REQUIRED ACTION 1 →
Answer these questions from the passage on the Salvadoran Air Force:
(a) Which aircraft gave the air force its first jet, and in what year?
(b) How much money did the United States send after the Ilopango attack?
(c) How many people were killed when the UH-1H was bombed in Joateca?
REQUIRED ACTION 2 →
Decide whether each statement agrees with the passage on the Salvadoran Air Force. Give yes or no and quote the words that settle it.
(a) US aid to El Salvador in 1980 included six UH-1Hs.
(b) The air force bombed targets indiscriminately during the civil war.
(c) The bomb in the transmitter went off before the helicopter took off.
REQUIRED ACTION 3 → Please carry the passage on the Salvadoran Air Force forward from its final sentence.

TEXT FOR ANALYSIS →
########

The Salvadoran Air Force acquired its first jet aircraft in 1974 when it acquired the Fouga CM.170 Magister. From the late 1970s, isolated guerrilla actions rapidly developed into a civil war. US aid to El Salvador in 1980 consisted of six UH-1Hs and four in 1981; they were used as gunships. Other deliveries brought that number of UH-1Hs in service up to 40. In January 1982, the rebel Farabundo Martí National Liberation Front (FMLN) launched an attack of the Ilopango International Airport. Minister of Defense General José Guillermo García described the attack as a "terrorist attack". Following the attack, the United States sent the Salvadoran government $55 million and new Bell UH-1H helicopters. During the civil war, the air force did not bomb targets indiscriminately.

On 23 October 1984, the FMLN bombed a FAS UH-1H in Joateca killing all fourteen people on board including Colonel Domingo Monterrosa. The bombing occurred when the FMLN booby trapped a radio transmitter disguised as the primary transmitter for the FMLN's Radio Venceremos. The FMLN coaxed Monterrosa into capturing the rigged transmitter and claiming it as a war trophy leading to the bomb inside detonating after takeoff.

########

[Document understanding data]
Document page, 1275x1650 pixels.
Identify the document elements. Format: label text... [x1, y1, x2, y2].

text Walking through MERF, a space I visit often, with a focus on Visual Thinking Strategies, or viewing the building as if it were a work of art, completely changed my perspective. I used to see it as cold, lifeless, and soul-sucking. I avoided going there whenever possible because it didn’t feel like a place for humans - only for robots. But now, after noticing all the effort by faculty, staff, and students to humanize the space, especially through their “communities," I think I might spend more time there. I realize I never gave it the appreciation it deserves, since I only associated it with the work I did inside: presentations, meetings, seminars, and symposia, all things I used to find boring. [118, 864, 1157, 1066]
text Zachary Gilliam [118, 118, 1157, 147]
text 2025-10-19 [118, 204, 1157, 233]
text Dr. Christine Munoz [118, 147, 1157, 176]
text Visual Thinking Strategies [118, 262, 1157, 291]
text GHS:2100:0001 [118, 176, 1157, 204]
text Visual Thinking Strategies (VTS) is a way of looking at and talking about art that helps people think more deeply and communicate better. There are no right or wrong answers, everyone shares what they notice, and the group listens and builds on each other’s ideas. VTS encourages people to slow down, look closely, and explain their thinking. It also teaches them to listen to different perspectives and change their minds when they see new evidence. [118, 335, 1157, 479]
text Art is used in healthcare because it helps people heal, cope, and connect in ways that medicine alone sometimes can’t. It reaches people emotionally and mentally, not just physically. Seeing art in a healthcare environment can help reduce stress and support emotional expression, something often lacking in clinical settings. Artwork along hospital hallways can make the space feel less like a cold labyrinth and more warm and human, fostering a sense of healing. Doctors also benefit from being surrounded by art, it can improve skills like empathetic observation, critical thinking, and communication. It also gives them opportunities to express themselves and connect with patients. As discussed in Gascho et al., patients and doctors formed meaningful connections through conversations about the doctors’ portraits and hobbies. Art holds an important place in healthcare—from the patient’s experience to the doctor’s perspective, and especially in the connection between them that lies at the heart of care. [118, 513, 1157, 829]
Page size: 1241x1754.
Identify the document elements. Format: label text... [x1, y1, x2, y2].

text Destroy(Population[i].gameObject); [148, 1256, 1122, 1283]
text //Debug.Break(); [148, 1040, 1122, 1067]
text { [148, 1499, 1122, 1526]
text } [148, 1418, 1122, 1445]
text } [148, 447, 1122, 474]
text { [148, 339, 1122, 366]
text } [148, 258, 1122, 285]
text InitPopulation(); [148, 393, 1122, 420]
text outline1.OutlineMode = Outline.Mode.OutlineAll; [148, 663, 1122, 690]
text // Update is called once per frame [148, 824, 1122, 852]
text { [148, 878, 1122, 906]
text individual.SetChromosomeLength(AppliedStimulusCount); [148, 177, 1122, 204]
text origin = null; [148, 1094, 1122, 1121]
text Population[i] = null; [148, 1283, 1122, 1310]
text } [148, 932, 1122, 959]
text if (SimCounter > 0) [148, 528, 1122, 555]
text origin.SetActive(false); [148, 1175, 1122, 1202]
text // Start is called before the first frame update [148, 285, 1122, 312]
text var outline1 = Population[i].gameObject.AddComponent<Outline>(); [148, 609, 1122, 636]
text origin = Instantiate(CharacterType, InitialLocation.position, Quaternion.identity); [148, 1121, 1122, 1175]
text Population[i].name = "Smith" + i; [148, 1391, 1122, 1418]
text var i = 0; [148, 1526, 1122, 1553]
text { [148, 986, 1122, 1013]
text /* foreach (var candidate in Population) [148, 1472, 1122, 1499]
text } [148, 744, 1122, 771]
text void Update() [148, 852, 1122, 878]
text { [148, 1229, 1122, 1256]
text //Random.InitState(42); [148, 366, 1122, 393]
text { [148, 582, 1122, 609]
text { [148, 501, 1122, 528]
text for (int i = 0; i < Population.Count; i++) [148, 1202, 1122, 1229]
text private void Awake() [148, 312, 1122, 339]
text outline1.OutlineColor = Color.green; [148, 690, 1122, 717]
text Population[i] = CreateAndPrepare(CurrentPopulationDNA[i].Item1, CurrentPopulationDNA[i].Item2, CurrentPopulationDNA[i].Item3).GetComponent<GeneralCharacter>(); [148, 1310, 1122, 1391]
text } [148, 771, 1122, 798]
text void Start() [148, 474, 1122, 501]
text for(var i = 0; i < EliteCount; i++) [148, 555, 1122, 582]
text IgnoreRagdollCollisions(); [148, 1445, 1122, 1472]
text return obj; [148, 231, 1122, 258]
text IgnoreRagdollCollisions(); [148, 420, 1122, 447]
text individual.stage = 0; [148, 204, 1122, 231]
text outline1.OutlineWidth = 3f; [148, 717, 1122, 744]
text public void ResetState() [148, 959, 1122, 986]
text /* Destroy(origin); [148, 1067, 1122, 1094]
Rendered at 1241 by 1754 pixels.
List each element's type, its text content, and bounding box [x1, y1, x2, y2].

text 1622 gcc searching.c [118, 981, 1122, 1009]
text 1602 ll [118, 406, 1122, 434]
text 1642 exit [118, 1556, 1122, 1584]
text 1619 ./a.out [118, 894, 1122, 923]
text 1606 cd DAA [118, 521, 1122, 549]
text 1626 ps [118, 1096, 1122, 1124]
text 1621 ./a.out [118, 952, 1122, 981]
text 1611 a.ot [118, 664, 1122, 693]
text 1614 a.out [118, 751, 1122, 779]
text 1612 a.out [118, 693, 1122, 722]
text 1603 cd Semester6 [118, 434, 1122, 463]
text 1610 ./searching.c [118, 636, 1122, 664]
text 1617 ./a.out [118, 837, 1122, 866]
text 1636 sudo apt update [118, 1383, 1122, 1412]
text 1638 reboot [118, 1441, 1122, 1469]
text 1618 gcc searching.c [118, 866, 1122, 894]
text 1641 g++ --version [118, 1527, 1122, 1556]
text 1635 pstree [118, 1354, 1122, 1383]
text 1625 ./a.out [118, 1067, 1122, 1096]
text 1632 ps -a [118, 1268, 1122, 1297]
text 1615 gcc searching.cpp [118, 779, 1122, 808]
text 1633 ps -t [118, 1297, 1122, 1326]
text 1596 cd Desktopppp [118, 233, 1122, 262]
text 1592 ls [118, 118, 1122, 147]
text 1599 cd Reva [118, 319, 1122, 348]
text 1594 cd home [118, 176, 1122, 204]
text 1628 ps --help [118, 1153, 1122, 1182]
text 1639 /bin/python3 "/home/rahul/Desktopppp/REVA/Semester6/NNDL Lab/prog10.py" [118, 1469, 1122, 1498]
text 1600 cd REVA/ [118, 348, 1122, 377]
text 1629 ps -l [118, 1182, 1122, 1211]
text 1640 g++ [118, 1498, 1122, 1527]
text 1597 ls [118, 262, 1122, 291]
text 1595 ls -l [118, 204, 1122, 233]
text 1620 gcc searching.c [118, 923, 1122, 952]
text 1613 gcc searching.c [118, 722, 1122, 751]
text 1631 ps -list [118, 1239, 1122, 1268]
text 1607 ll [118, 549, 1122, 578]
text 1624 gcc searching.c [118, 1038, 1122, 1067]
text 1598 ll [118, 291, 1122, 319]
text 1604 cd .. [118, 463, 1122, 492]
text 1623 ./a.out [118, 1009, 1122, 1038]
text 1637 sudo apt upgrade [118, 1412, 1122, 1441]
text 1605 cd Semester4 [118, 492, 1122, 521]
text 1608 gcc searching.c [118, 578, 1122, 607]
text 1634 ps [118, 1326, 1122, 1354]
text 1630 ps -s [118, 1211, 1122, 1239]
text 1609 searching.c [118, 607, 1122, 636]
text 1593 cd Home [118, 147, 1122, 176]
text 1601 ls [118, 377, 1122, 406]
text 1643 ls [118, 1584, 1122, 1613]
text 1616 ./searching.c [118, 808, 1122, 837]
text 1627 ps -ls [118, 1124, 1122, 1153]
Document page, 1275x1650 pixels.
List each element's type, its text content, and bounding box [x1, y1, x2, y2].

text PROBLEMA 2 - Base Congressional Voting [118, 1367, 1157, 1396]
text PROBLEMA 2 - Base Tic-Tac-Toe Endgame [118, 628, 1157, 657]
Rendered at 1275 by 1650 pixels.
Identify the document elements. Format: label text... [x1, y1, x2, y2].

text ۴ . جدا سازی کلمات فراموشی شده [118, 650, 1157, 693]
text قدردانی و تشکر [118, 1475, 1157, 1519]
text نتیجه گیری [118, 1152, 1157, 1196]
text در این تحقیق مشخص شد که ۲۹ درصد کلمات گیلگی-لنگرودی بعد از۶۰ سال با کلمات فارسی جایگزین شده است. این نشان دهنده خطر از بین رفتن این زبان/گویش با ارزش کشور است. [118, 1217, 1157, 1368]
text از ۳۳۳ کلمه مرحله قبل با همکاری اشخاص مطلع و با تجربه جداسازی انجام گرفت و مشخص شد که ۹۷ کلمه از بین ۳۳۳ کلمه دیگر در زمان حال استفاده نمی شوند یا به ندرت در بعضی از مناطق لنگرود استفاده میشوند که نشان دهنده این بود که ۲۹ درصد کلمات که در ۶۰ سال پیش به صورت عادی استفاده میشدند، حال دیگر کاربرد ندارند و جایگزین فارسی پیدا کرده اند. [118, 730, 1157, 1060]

########

WRITTEN REPLY 1 →
(a) The Fouga CM.170 Magister, in 1974.
(b) $55 million.
(c) Fourteen.

WRITTEN REPLY 2 →
(a) Yes: "US aid to El Salvador in 1980 consisted of six UH-1Hs"
(b) No: "During the civil war, the air force did not bomb targets indiscriminately."
(c) No: "leading to the bomb inside detonating after takeoff."

WRITTEN REPLY 3 →
A FAS Douglas DC-6B transporter crashed after departing Ilopango International Airport on 1 May 1986. The accident killed all 37 military personnel on board. The Salvadoran government did not rule out sabotage, but the FMLN never claimed responsibility for the crash.

A four-engined Douglas DC-6B provided long-range logistical capability between 1975 and its retirement in 1998. It was used on supply flights to and from the United States. In December 1984, two AC-47s were delivered to be in service with the other three C-47s in use. The civil war ended in mutual exhaustion in 1990 and the Air Force was geared for internal security. The air force support demining operations conducted by the Belgian company IDAS after the civil war.

=== Post-civil war ===

On 6 May 2013, in celebration of the 189th anniversary of the Armed Forces of El Salvador, the Salvadoran government announced the planned purchase of 10 A-37 aircraft from Chile.

In September 2016 it was reported that the Salvadoran Air Force in cooperation with the Colombian Aerospace Force was finalizing negotiations on modernizing its Bell UH-1H helicopters to the Huey 2 standard.

In 2023, the United States donated twelve MD Helicopters MD 530Fs to the Salvadoran Air Force. On 8 September 2024, an air force Bell UH-1H crashed in poor weather near Pasaquina killing all nine people on board including Mauricio Arriaza Chicas, the chief of the National Civil Police, and Manuel Coto, a former bank manager. In 2025, air force personnel were deployed to Haiti as part of the Multinational Security Support Mission in Haiti to combat organized gangs there.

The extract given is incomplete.